I put in a full day on Friday. It was great to see everyone, to be in my office, and to see the hospital farm stand that I've been working on come to fruition, but I could hardly stand up by the end of it. It did take a lot out of me, but I survived. Plus, I got to be there for my co-worker's baby shower, which I really wanted to make.
Then it was right to the highway on the way to D.C. for my college roomie's engagement party. As my husband is an angel, Craig did all the 7 hours worth of driving and didn't even complain when I reclined the passenger seat and snuck in a few much-needed naps. I'm trying to challenge myself and test my limits when I am feeling good. The test results are not too hard to interpret. I probably did too much these past few days, but to me it was worth every minute.

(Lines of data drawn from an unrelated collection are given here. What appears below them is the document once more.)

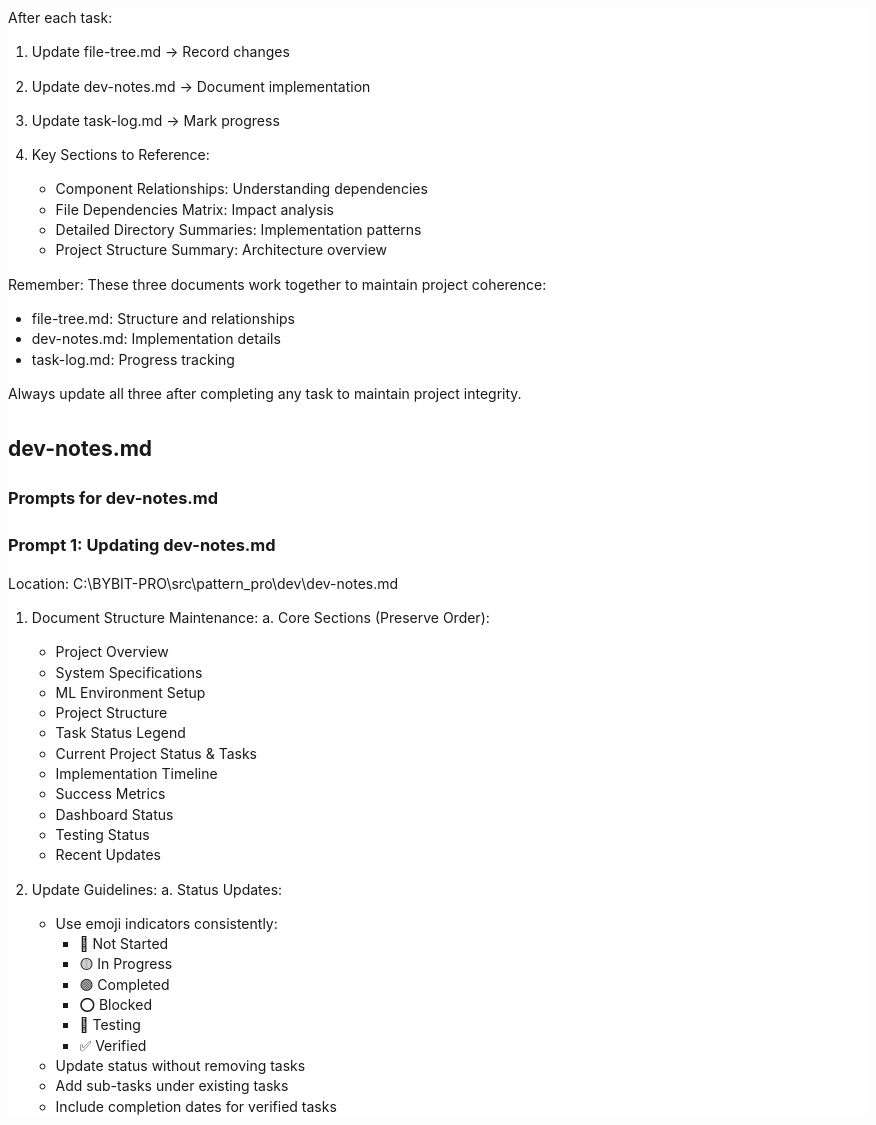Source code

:    After each task:
   1. Update file-tree.md → Record changes
   2. Update dev-notes.md → Document implementation
   3. Update task-log.md → Mark progress

5. Key Sections to Reference:
   - Component Relationships: Understanding dependencies
   - File Dependencies Matrix: Impact analysis
   - Detailed Directory Summaries: Implementation patterns
   - Project Structure Summary: Architecture overview

Remember: These three documents work together to maintain project coherence:
- file-tree.md: Structure and relationships
- dev-notes.md: Implementation details
- task-log.md: Progress tracking

Always update all three after completing any task to maintain project integrity.




## dev-notes.md


### Prompts for dev-notes.md

### Prompt 1: Updating dev-notes.md
Location: C:\BYBIT-PRO\src\pattern_pro\dev\dev-notes.md

1. Document Structure Maintenance:
   a. Core Sections (Preserve Order):
      - Project Overview
      - System Specifications
      - ML Environment Setup
      - Project Structure
      - Task Status Legend
      - Current Project Status & Tasks
      - Implementation Timeline
      - Success Metrics
      - Dashboard Status
      - Testing Status
      - Recent Updates

2. Update Guidelines:
   a. Status Updates:
      - Use emoji indicators consistently:
        * 🔴 Not Started
        * 🟡 In Progress
        * 🟢 Completed
        * ⭕️ Blocked
        * 🔵 Testing
        * ✅ Verified
      - Update status without removing tasks
      - Add sub-tasks under existing tasks
      - Include completion dates for verified tasks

We had such a great time. Frankie and Steve are two of our favorite people in the world and when you're back with the person who lived with you day in and day out for four years, cancer is all but forgotten. We ate at our favorite D.C. joint: Chipotle. Yes, the
chain. Why we don't have these in CT is a mystery to me. It is the best burrito in the world. We walked along the Potomac River and watched the planes take off. We got to hang out with Frankie's hilarious mom, step-dad and cousin and meet the rest of her and Steve's fam at the party. Her father lives in Virginia and his home is gorgeous. We celebrated outside on her Dad and stepmom's pool patio eating, drinking and laughing, a lot of laughing. I even had a glass-and-a-half of Pinot Grigio and a flute of champagne and was feeling pretty good. I guess I'm becoming a cheap date with my significantly reduced, if nearly nonexistent, new drinking habits. At least I didn't end up in the pool.
It was great to meet her friends from down South. I realized quickly that they knew an awful lot more about me than I did about them. Her relatives, friends and perfect strangers were coming up to me remarking how they read my blog daily. They knew all about Sam-a-lam-a-ding-dong and all my chemo adventures. When they told me they read my blog, I usually answered with a laugh and "Oh, so you know all about my anal fissures?" I figured better to acknowledge the elephant in the room. I felt like a G-list celebrity or something. I'm not too hard to pick out of a crowd being the only one with a scarf on my head, but it was so touching to have so many people feel comfortable enough to say how glad they were to meet me and how much they were rooting for me.
I learned that there are even more prayer circles than I thought that are including me in their talks with the "big guy." In Virginia and all over the country ... it's pretty crazy. One good thing about cancer is that it allows you to have instant connections with people and truly understand how powerful that is. I can literally feel the warmth and my spirit lifting when I hear that these perfect strangers truly care so much. How can I let them all down? It just adds fuel to the fire to fight this.